The lost opportunity is clear when we consider that the Howard government was facing a major crisis of legitimacy over its encouragement of racism. Its conservative stance drew criticism not just from the victims of racism but also from many prominent church leaders, artists, academics, some corporate chiefs, newspaper columnists, former Labor and Liberal PMs and even the governor-general.

Yet the leaders of the social movements rejected organising sustained mass action against the racist policies of the Howard government, including the decision to mine at Jabiluka. They argued that mass rallies and marches are "old hat" and don't work. The real way to change society is to chat up the influential people, they said.

Meanwhile Hanson was saying: I'm not a racist. I don't like it when people call me a racist; in fact, calling me a racist is being racist against white people! This sort of drivel was treated as a real argument in the capitalist media.

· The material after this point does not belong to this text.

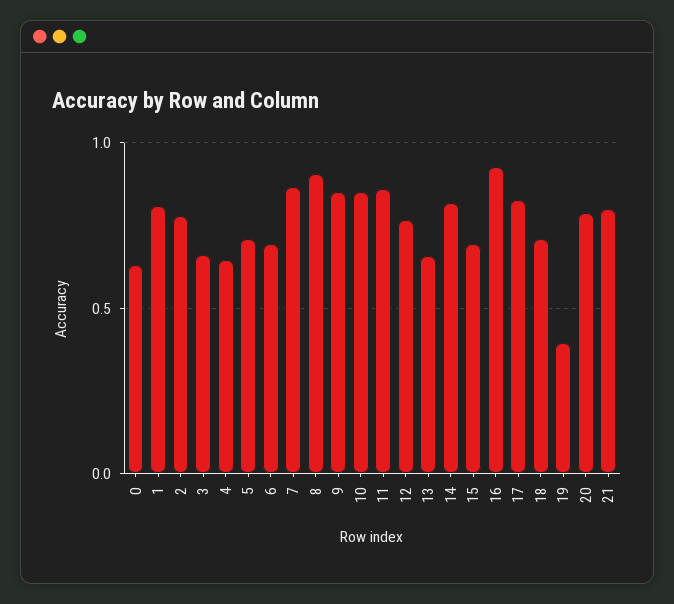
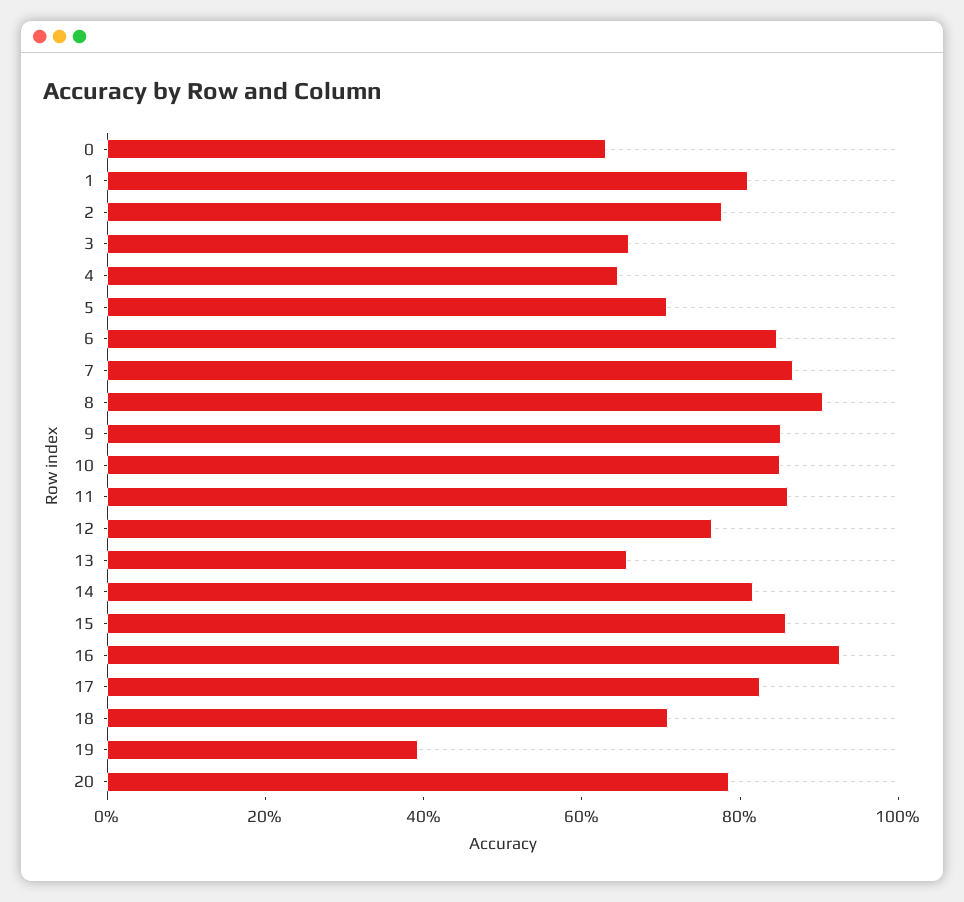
6: 0.7 -> 0.85
15: 0.7 -> 0.85
21: 0.8 -> none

But out in the streets, the racist abuse and taunting were growing, in the workplaces, in the schools as well.

Resistance anti-racist walkout

This was the situation in which Resistance called the two successful national high school student walk-outs in July and August.

Resistance received unprecedented media coverage, local and international — scores of front page articles, feature stories, TV current affairs programs. Indeed, Resistance became anti-One Nation personified in the media.

The capitalist media coverage included some vicious red-baiting attacks, but none dented the sharp rise in popularity of this gutsy socialist youth organisation.

Radio shock jock Stan Zamenek's verbal beating up of Resistance high school member Keiran Barley and Channel Seven's Anne Fulwood's more of the same on television became the focus of scathing comment on ABC TV's Media Watch. And the more Resistance was attacked by reactionary media commentators, the more points it scored with the growing numbers of people who thought that Resistance was doing a great job.

Their sentiment was summed up by this public accolade from Sydney satirist Godfrey Bigot: "When Resistance led youth out against racism, it was a moral high point for the forces of tolerance and democracy".

Resistance captured the imagination of the progressive section of the population, tapping memories of the last time youth acted as the "conscience of the nation" on the Vietnam War. It is significant that towards the end of the decade that began with the "collapse of Communism", a socialist group is seen by many as a beacon of hope against the rising tide of racism and reaction.

The abstention from real opposition by the ALP and the bureaucratic leaders of the unions and other social movements has given the left, particularly Resistance and the DSP, a much greater influence among broader layers.

This does not overcome overnight the limitations of size of the left and its weight in the union movement — though it gives the DSP and Resistance more leverage in pushing the labour bureaucracy into taking some action — but it should enhance the left's ability to increase its weight, especially as the class struggle sharpens and the global recession bites.

[Peter Boyle is a national executive member of the DSP. This article is based on a report to the October 17-18 DSP national committee meeting.]